## [DATA TO USE]
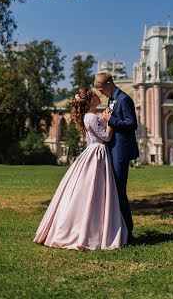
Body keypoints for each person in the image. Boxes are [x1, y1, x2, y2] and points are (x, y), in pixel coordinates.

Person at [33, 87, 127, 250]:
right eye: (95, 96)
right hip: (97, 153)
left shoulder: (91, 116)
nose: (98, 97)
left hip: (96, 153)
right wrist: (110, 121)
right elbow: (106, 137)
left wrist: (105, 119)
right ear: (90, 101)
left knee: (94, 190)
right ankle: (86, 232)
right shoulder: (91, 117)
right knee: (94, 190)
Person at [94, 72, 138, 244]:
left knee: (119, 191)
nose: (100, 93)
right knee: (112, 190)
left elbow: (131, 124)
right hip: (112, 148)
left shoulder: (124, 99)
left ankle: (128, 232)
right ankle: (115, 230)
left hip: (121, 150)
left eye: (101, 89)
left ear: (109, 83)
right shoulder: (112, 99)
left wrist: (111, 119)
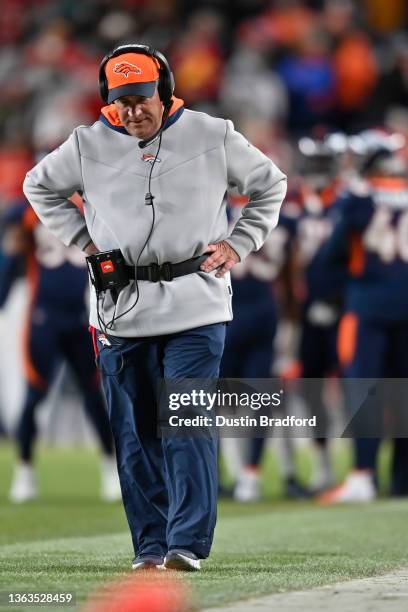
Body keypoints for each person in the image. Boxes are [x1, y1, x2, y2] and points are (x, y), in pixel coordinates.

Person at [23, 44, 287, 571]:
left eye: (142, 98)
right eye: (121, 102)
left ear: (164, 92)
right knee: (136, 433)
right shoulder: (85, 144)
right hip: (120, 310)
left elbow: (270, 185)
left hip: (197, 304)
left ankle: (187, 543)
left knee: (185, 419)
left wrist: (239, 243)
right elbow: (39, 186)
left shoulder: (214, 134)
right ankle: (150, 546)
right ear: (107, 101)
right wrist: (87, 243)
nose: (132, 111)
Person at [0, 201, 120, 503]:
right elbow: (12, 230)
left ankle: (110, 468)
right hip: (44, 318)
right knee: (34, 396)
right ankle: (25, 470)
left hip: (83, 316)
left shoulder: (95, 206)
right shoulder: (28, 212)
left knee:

## [WORK REQUEST]
Beginning with the line that contains "left wrist: (111, 119)" and ending with the last line of the data, transcribe each line exactly; pictures stay out.

## [RESULT OF THE EXERCISE]
left wrist: (111, 119)
Body keypoints for each person in the image. Boxes are [x1, y1, x2, y2] and points are (x, y), in pixel coordinates.

Person at [23, 44, 287, 571]:
left eye: (142, 98)
right eye: (121, 102)
left ear: (164, 92)
right knee: (136, 433)
right shoulder: (85, 144)
right hip: (120, 310)
left elbow: (270, 185)
left hip: (197, 304)
left ankle: (187, 543)
left knee: (185, 419)
left wrist: (239, 243)
right elbow: (39, 186)
left shoulder: (214, 134)
right ankle: (150, 546)
right ear: (107, 101)
right wrist: (87, 243)
nose: (132, 111)
Person at [0, 201, 120, 503]:
right elbow: (12, 230)
left ankle: (110, 468)
right hip: (44, 318)
right knee: (34, 396)
right ankle: (25, 470)
left hip: (83, 316)
left shoulder: (95, 206)
right shoulder: (28, 212)
left knee:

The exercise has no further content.